What is expected = Answer with the number of lines in the records that contain "action" and with nothing else.

Input records =
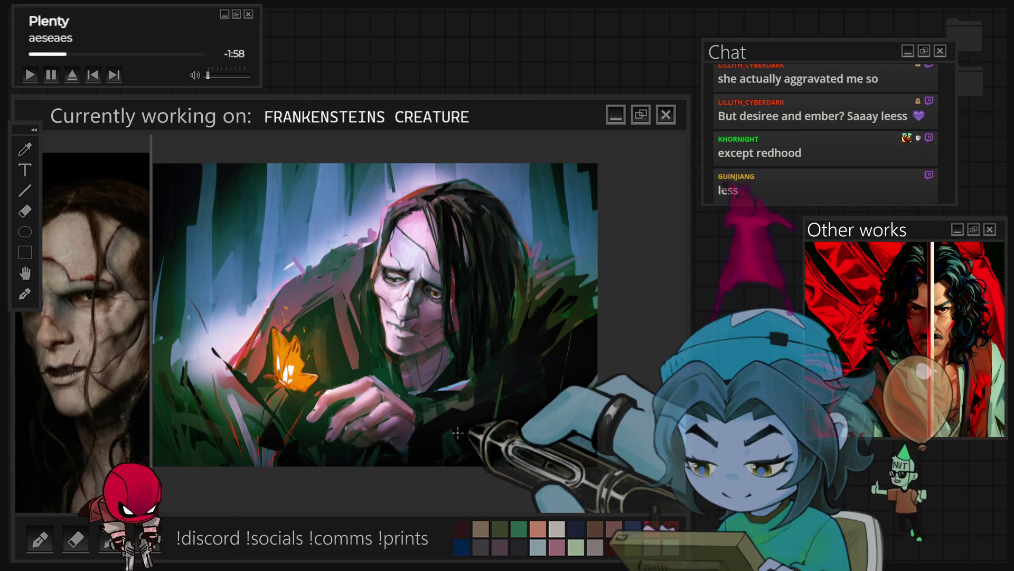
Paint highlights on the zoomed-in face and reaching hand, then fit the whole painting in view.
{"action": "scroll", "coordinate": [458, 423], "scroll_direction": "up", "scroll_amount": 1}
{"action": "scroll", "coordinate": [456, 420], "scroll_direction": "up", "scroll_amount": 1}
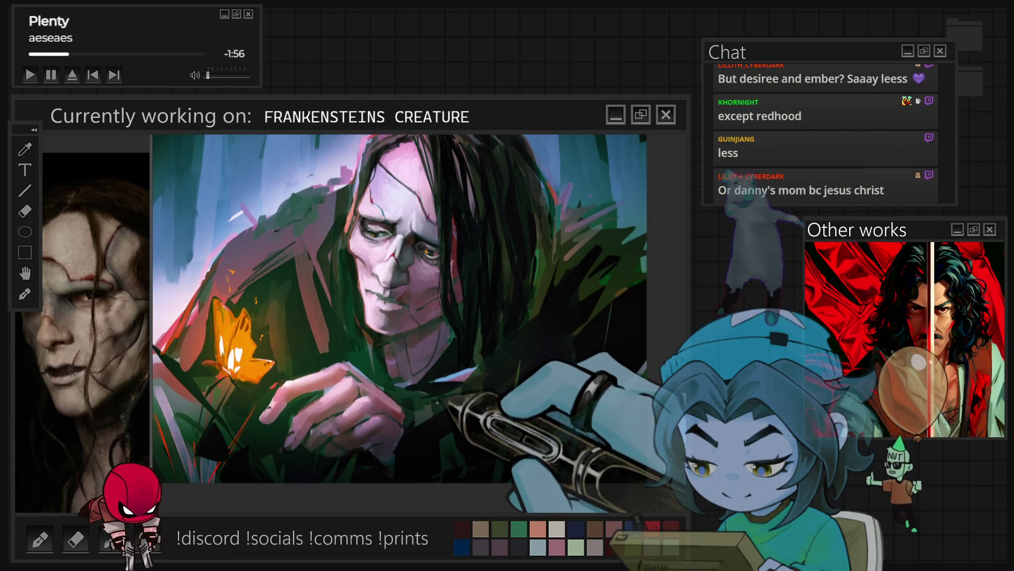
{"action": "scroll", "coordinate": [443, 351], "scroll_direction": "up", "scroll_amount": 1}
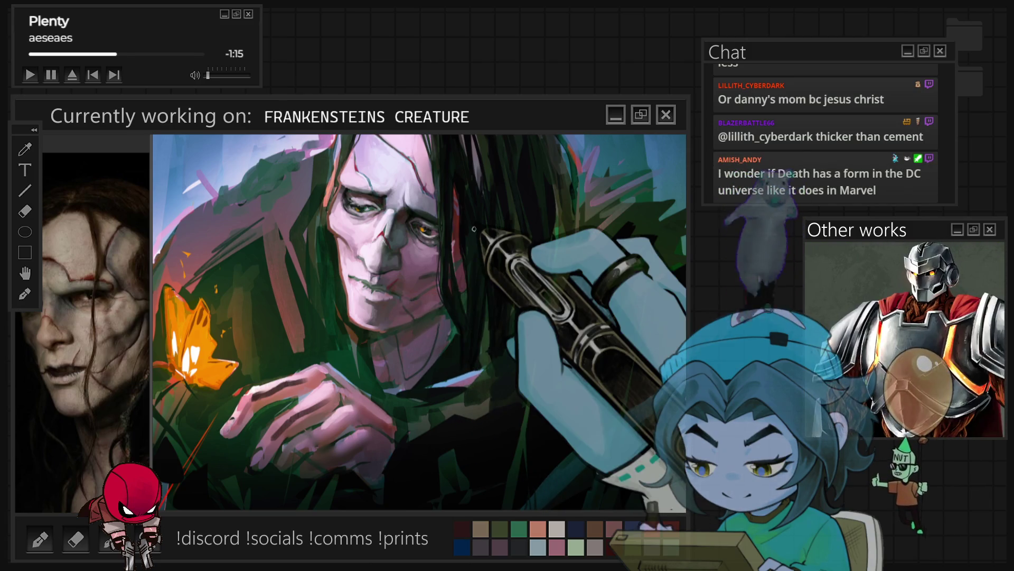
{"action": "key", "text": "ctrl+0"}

==

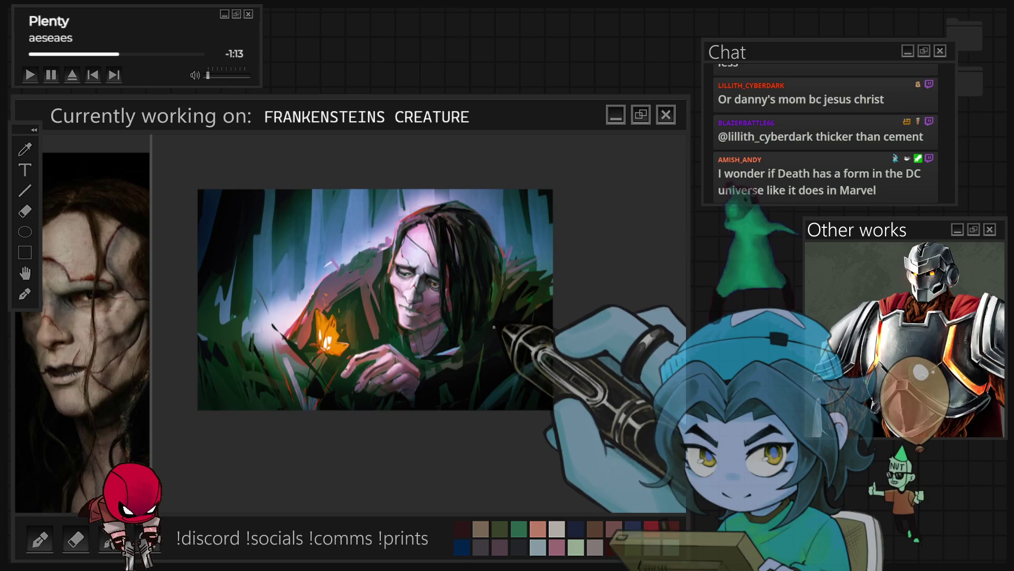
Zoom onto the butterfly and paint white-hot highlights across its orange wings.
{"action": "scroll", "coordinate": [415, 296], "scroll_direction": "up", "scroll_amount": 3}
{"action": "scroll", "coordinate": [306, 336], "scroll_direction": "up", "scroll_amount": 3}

Task output = 6